Declaração e iniciativas recentes do governo, como a lei de concessões e as emendas à ordem econômica, têm provocado decepção no mercado. A queda das bolsas de valores, puxado pela desvalorização das ações das estatais de energia e telecomunicações são reflexo desse sentimento.
Aos olhos do investidor em bolsa, o presidente teria abandonado posições agressivamente "privatizantes" e limitado-se a adotar medidas que abrem de modo marginal oportunidades de negócio na área dos monopólios estatais.
Há nessa decepção um misto de mal-entendido e divergência de perspectiva. O mal-entendido começa por se ter imputado ao presidente, talvez pela disputa com um candidato "à sua esquerda" nas eleições, posições que jamais foram dele ou de seus aliados mais próximos. E prossegue com a dificuldade de mensurar as mudanças que a lei de concessões e as propostas de flexibilização dos monopólios, se aprovadas, irão produzir na estrutura produtiva do país, com surgimento de oportunidades de negócio para o setor privado.
Acoplada às propostas de flexibilização dos monopólios, a lei de concessões permite compatibilizar dois objetivos que não se deve separar: I) a atração de investimentos privados em infra-estrutura, indispensáveis para elevar a competitividade da economia e evitar limitações físicas ao crescimento. II) o fortalecimento do controle público sobre as condições de oferta de infra-estrutura e bens de utilidade pública (não mais o controle direto do Estado como ofertante monopolista, mas um controle efetivamente público, adequado à realidade do país).

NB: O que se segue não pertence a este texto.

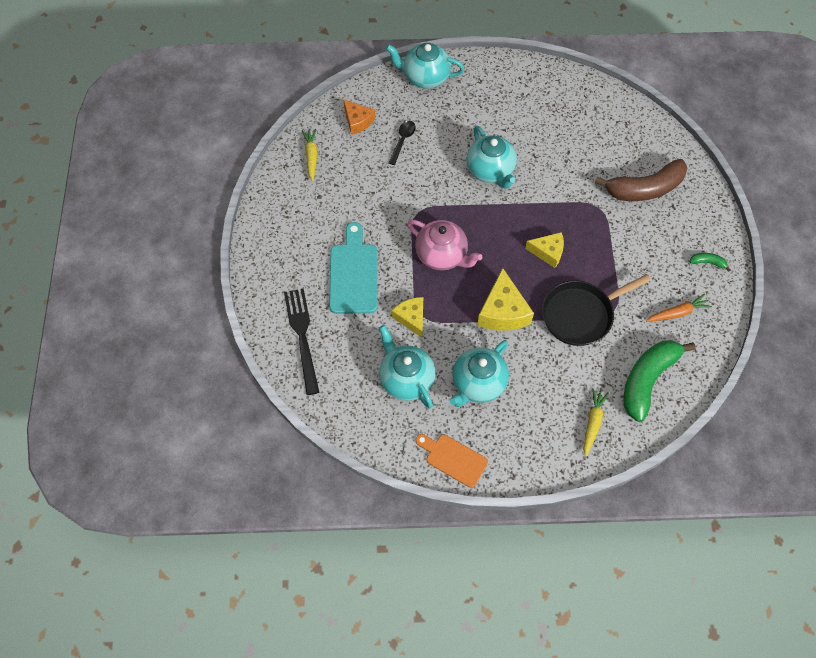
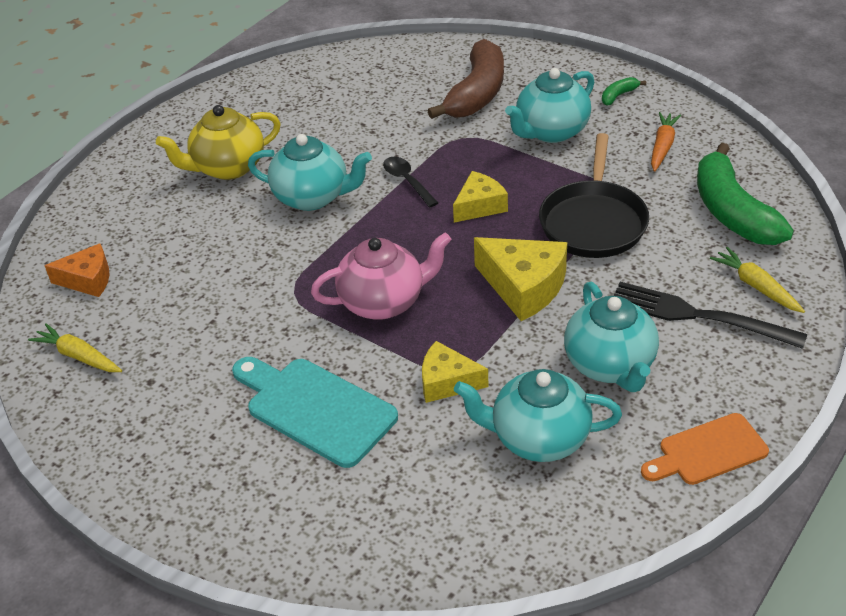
camera: 50 degrees left, 20 degrees down
(302, 336) = (355, 526): black fork -> black fork (697, 316)
(402, 141) = (172, 252): black spoon -> black spoon (407, 181)
(425, 77) = (110, 185): turquoise teapot -> turquoise teapot (551, 131)
(480, 117) = (228, 167): none -> yellow teapot

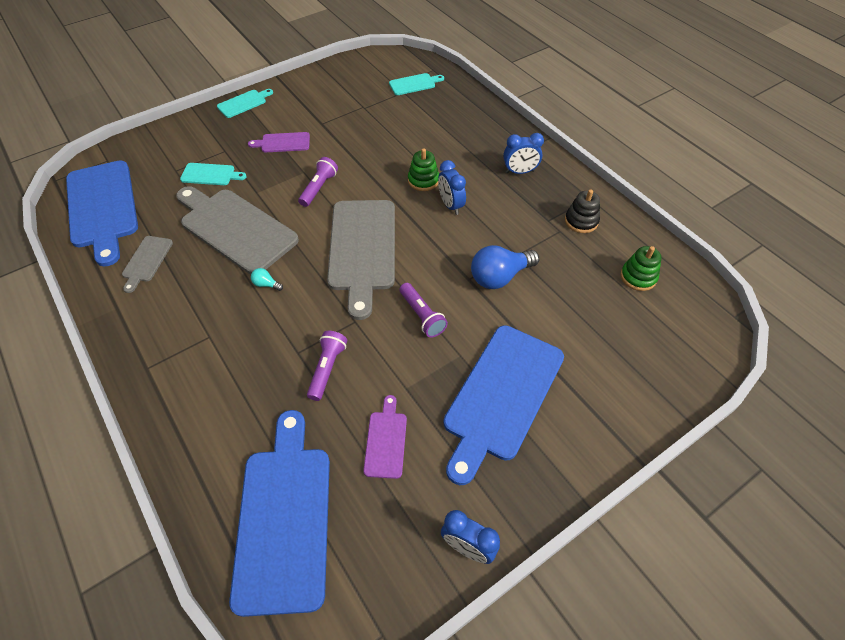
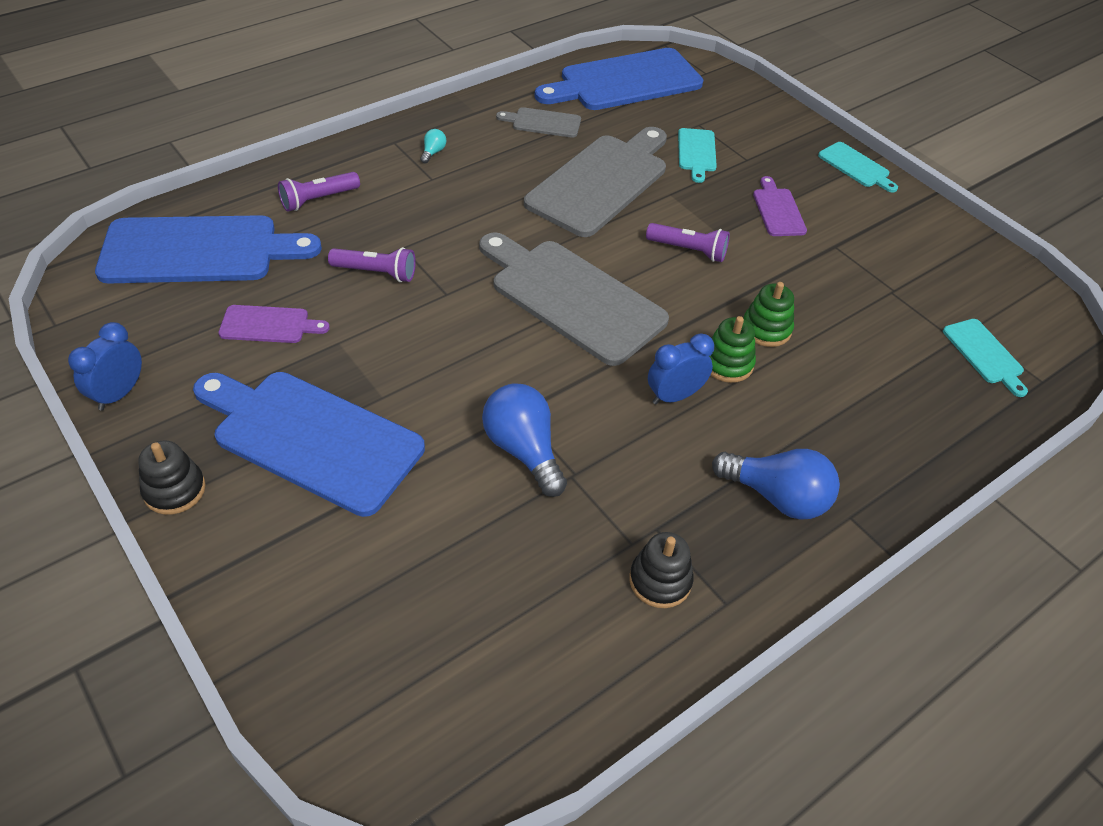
camera: 85 degrees right, 5 degrees down
(266, 284) = (508, 215): turquoise light bulb -> turquoise light bulb (433, 152)
(362, 249) = (572, 297): grey cutting board -> grey cutting board turned 45 degrees clockwise
(422, 316) = (452, 359): purple flashlight -> purple flashlight (318, 199)
(520, 172) = (777, 497): blue clock -> blue light bulb
(559, 480) = (174, 490): none -> black stacking toy
(638, 277) = (526, 655): green stacking toy -> green stacking toy (766, 329)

Tivesse o governo dado preferência à privatização acelerada das principais subsidiárias e "holdings" de setores chave como energia elétrica e telecomunicações, como parecia desejar o mercado, a oportunidade de consolidar-se um controle efetivamente público estaria ameaçada.
Em primeiro lugar, porque hoje o Estado está semidestruído, sendo necessário tempo para estruturar instâncias de controle eficaz e adequado, não bastando para tanto que os termos do controle estejam registrados na letra da lei. Em segundo lugar, porque nos setores em questão há forte tendência à concentração de capital, visto que, neles, todo ganho de escala implica sempre redução de custos.
Não resta dúvida de que a estratégia alternativa à do governo teria maior impacto sobre a atração de investimentos privados e permitiria ganhos financeiros vultosos no curto prazo, com a venda de ativos públicos de valor elevado. A experiência internacional indica que a estratégia do governo tende a produzir efeitos positivos mais duradouros sobre os níveis de investimento e assegurar condições melhores de acesso da população a bens de utilidade pública.
A razão está em que, sendo forte a propensão à concentração de capital nos setores em pauta, a privatização de empresas monopolistas do setor público, na ausência de instâncias capazes de regular o funcionamento do setor no momento seguinte, tende a resultar em simples "troca de guarda": sai o monopólio estatal e entra o monopólio privado, sem que se verifiquem os ganhos imputados a uma situação de maior concorrência entre diversos ofertantes.
Nessa transição do modelo antigo, com origem na era Vargas, para o modelo novo, cujas feições definitivas ainda não é possível antecipar, teria sido imensa temeridade adotar de saída o caminho da privatização desejada pelo mercado. Os ganhos de curto prazo não compensariam as perdas potenciais a prazo mais alongado.
A esse propósito, é natural haver divergência de perspectiva entre o governo e o mercado, que apostou em forte e abrupta valorização de algumas "blueships". Espantoso seria se um governo como o do presidente Fernando Henrique se orientasse pela maximização dos ganhos de curto prazo, em prejuízo de uma visão estratégica mais abrangente.